Otra vez los ex- presidentes. Colombia es un país singular en la región por muchas razones: por no tener movilidad política y solo existir un cambio de los mismos apellidos; por tener uno de los niveles de desigualdad más altos en América Latina; por padecer un extraño y sangriento conflicto, el más viejo e insoluto en el mundo; por no tener claros partidos de gobierno y oposición; por premiar, antes que castigar, el transfuguismo político; por desconocer su historia, aun la más reciente, lo que se convierte en amplio espacio para el cinismo; por poseer una de las tasas de desempleo más altas en el hemisferio, y por no tener una clara separación de los poderes públicos.
Pero entre las particularidades más significativas está la de la institución expresidencial. En ninguna parte del mundo, los antiguos jefes de Estado pesan, deciden, inciden y molestan tanto al mandatario de turno como aquí. En México, los presidentes en ejercicio, sobre todo en las pasadas épocas del PRI, son muy poderosos durante su periodo de seis años, pero al día siguiente de dejar el mandato se dedican a la academia, a escribir sus memorias, a sus nietos, a cultivar tomates o a cuidar pájaros de todas las especies. Solo nosotros los seguimos llamando ‘presidentes’ años después de haber cesado en el ejercicio del mando. En Estados Unidos solo les vuelven a dar el trato de ‘presidentes’ para la historia, el día que abandonan este mundo. Aquí, en una época, los noticieros de televisión se distribuían equitativamente entre las casas ‘expresidenciales’.
La Constitución de 1991 quiso acabar con ese pasado fardo prohibiendo para siempre la reelección presidencial, pues mientras se permitía, así fuera mediata, alrededor de los antiguos jefes de Estado se creaba un círculo de aduladores que les decían permanentemente que el pueblo los esperaba ansiosamente para que volvieran a dirigirlo.

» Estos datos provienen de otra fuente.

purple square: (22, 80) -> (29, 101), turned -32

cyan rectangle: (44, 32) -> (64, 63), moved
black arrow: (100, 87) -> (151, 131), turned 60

El error histórico que cometió el Gobierno anterior con el apoyo del Congreso, integrado por muchos de los amigos que hoy lo desconocen, al permitir la reelección inmediata, retrocedió cien años el reloj de la historia. A partir de ahí, no solo el periodo presidencial quedó en la práctica de 12 años, sino que abrió posibilidades para los exmandatarios de seguir en la política, con la remota esperanza de volver a habitar la casa que fuera de don Antonio Nariño. Y, por lo tanto, como se dice en el argot popular: ‘hablan más que una lora mojada’.
A partir del 2014, debería, de una vez por todas, volver a prohibirse la reelección presidencial, no inmediata, sino para siempre. Se podría entonces pensar en ampliar los periodos presidenciales a seis años sin reelección, con la posibilidad de revocatoria del mandato a partir de la mitad del mismo.
Si hacemos eso, probablemente no volvamos a tener las garroteras de estos días, en las cuales quienes tuvieron las palancas del poder, dan lecciones de cómo debe hacerse lo que ellos no lograron cuando regían los destinos de la Nación.